Can you lay out every line of all the entries below as a JSON list of strings, one string per line, with blank lines left out?

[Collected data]
%%

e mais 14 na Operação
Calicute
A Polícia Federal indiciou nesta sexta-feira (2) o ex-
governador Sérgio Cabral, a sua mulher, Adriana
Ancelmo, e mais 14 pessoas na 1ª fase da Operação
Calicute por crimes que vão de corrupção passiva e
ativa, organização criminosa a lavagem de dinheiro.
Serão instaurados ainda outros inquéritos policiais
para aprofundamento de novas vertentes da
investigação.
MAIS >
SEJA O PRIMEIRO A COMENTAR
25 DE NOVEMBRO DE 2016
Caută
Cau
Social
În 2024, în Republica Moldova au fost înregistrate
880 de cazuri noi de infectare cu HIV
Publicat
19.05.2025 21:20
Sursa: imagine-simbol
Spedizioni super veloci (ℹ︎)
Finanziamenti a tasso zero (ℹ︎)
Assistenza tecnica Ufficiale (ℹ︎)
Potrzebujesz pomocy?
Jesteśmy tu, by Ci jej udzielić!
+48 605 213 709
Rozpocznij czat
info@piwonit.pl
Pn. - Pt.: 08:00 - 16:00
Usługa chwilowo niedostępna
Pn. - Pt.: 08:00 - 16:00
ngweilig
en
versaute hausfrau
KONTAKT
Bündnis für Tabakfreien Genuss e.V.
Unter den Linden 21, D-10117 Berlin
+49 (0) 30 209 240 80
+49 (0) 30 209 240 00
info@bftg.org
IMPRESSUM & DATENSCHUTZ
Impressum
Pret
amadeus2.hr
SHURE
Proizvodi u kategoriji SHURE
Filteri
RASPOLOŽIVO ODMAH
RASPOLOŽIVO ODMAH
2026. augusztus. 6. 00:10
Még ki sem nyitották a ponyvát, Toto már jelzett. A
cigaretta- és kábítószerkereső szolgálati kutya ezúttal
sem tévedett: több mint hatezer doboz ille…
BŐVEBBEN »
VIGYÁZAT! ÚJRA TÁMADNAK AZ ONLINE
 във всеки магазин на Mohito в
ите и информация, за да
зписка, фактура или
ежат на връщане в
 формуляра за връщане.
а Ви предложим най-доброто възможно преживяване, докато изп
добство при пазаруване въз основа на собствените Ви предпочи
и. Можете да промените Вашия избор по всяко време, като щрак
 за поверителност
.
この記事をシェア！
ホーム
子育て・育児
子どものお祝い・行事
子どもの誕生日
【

%%

__Completed task__:
[
  "e mais 14 na Operação",
  "Calicute",
  "A Polícia Federal indiciou nesta sexta-feira (2) o ex-",
  "governador Sérgio Cabral, a sua mulher, Adriana",
  "Ancelmo, e mais 14 pessoas na 1ª fase da Operação",
  "Calicute por crimes que vão de corrupção passiva e",
  "ativa, organização criminosa a lavagem de dinheiro.",
  "Serão instaurados ainda outros inquéritos policiais",
  "para aprofundamento de novas vertentes da",
  "investigação.",
  "MAIS >",
  "SEJA O PRIMEIRO A COMENTAR",
  "25 DE NOVEMBRO DE 2016",
  "Caută",
  "Cau",
  "Social",
  "În 2024, în Republica Moldova au fost înregistrate",
  "880 de cazuri noi de infectare cu HIV",
  "Publicat",
  "19.05.2025 21:20",
  "Sursa: imagine-simbol",
  "Spedizioni super veloci (ℹ︎)",
  "Finanziamenti a tasso zero (ℹ︎)",
  "Assistenza tecnica Ufficiale (ℹ︎)",
  "Potrzebujesz pomocy?",
  "Jesteśmy tu, by Ci jej udzielić!",
  "+48 605 213 709",
  "Rozpocznij czat",
  "info@piwonit.pl",
  "Pn. - Pt.: 08:00 - 16:00",
  "Usługa chwilowo niedostępna",
  "Pn. - Pt.: 08:00 - 16:00",
  "ngweilig",
  "en",
  "versaute hausfrau",
  "KONTAKT",
  "Bündnis für Tabakfreien Genuss e.V.",
  "Unter den Linden 21, D-10117 Berlin",
  "+49 (0) 30 209 240 80",
  "+49 (0) 30 209 240 00",
  "info@bftg.org",
  "IMPRESSUM & DATENSCHUTZ",
  "Impressum",
  "Pret",
  "amadeus2.hr",
  "SHURE",
  "Proizvodi u kategoriji SHURE",
  "Filteri",
  "RASPOLOŽIVO ODMAH",
  "RASPOLOŽIVO ODMAH",
  "2026. augusztus. 6. 00:10",
  "Még ki sem nyitották a ponyvát, Toto már jelzett. A",
  "cigaretta- és kábítószerkereső szolgálati kutya ezúttal",
  "sem tévedett: több mint hatezer doboz ille…",
  "BŐVEBBEN »",
  "VIGYÁZAT! ÚJRA TÁMADNAK AZ ONLINE",
  " във всеки магазин на Mohito в",
  "ите и информация, за да",
  "зписка, фактура или",
  "ежат на връщане в",
  " формуляра за връщане.",
  "а Ви предложим най-доброто възможно преживяване, докато изп",
  "добство при пазаруване въз основа на собствените Ви предпочи",
  "и. Можете да промените Вашия избор по всяко време, като щрак",
  " за поверителност",
  ".",
  "この記事をシェア！",
  "ホーム",
  "子育て・育児",
  "子どものお祝い・行事",
  "子どもの誕生日",
  "【"
]